Check Your China Registrations

I should have run this post earlier and talked about it as a New Year’s resolution, but it did not occur to me until I learned over the weekend that a Canadian company that thought it had a Chinese trademark didn’t really have that trademark at all.

At least once a year, one of our China lawyers has to tell a client that the company or the IP it thought it had in China simply does not exist.

Years ago, we were retained to help a U.S. company whose China general manager had stolen funds from its China subsidiary. Our investigation quickly revealed there was no China subsidiary. No China entity had ever been formed even though the China operations were manufacturing tens of millions of dollars of product a year, with around 100 “employees.” The general manager had lied about having formed a WFOE, no China taxes had ever been paid, and every “employee” had been working illegally. See Doing Business in China Without a WFOE: Will the Defendant Please Rise on how bad it can be to be doing business in China without a WFOE.

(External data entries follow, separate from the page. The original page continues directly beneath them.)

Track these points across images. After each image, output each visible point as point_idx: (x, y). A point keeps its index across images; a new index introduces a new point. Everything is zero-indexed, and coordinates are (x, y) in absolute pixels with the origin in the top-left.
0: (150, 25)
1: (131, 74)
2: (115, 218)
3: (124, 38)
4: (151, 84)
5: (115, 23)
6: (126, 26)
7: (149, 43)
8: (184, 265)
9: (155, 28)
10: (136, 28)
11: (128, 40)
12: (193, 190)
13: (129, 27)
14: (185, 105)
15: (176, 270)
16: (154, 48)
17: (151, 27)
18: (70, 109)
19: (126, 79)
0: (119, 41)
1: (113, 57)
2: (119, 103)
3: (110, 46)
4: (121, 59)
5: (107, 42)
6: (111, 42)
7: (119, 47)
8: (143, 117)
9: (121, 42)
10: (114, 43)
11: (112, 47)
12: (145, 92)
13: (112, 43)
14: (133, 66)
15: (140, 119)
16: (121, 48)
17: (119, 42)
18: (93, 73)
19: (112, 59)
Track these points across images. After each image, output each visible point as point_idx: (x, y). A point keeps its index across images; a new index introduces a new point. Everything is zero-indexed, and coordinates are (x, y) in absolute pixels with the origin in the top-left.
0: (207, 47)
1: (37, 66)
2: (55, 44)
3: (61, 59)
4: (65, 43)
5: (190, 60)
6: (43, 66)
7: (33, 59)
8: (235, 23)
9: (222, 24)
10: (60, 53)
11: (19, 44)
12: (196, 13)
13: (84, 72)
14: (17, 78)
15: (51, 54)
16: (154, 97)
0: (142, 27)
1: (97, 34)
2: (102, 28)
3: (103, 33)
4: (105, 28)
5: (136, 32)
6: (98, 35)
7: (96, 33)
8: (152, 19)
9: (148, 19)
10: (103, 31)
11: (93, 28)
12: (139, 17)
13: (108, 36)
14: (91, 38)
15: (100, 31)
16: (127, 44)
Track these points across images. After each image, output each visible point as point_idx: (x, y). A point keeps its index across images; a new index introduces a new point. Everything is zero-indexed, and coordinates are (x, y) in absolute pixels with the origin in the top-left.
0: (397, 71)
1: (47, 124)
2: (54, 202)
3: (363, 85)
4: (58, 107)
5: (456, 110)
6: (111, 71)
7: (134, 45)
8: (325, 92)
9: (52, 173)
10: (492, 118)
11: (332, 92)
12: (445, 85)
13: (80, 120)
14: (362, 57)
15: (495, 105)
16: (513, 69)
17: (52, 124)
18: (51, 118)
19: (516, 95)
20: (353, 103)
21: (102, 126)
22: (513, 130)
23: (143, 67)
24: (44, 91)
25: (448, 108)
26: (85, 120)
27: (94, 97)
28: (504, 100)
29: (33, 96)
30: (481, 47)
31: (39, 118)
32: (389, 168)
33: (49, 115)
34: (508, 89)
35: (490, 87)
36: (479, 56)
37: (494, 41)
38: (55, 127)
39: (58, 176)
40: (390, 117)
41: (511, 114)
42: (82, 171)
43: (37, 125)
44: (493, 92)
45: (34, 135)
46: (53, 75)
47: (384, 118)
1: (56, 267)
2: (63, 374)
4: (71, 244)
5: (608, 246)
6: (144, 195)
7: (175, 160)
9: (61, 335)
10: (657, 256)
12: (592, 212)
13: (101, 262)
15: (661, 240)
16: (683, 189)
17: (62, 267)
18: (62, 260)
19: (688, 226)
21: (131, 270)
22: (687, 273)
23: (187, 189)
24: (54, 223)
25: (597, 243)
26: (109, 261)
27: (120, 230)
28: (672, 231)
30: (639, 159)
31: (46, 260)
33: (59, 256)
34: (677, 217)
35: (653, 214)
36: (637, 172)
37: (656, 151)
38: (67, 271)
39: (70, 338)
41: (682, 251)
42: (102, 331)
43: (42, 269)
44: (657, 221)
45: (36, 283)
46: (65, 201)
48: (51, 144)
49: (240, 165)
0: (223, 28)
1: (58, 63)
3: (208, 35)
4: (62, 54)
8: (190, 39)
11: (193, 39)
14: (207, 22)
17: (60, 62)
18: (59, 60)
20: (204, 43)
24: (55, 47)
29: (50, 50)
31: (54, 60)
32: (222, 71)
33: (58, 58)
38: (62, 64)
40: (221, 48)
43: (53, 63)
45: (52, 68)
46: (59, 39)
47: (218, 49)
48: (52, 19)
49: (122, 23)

A U.S. company once contacted us because its China joint venture company had started selling its product in the United States in competition with the U.S. company. We were tasked with determining whether the joint venture agreement gave the U.S. company the power to stop these U.S. sales. The problem was that the Chinese language “joint venture agreement” was actually a consulting agreement and no joint venture had ever been formed.

An American company came to us looking to sue its former China distributor for manufacturing and selling the American company’s products in China, “in violation of our China trademark.” The American company told us how its former distributor had registered the American company’s brand name as a China trademark “for the American company” and it even had a trademark certificate to prove this. The trademark certificate turned out to be fake and the trademark had actually been registered in the name of a Chinese citizen (almost certainly a close relative of the Chinese distributor) who was now licensing it to the former distributor.

In the above examples, the foreign companies were fooled by people they thought they knew. Equally common is the situation where a foreign company pays someone it does not know to register a company or IP in China but nothing ever gets filed. There are even fake law firms — not even necessarily in China — that focus on collecting money from mostly America, Australian and European companies to (not) register their IP or their company in China. These are the service company equivalents of the manufacturing companies that take money and never provide any product. See China Business Scam Week, Part 2: Bricks for Products.

If you have any reason to doubt your China registrations, you probably should have them checked out. Like now. Make this your (somewhat late) New Year’s Resolution.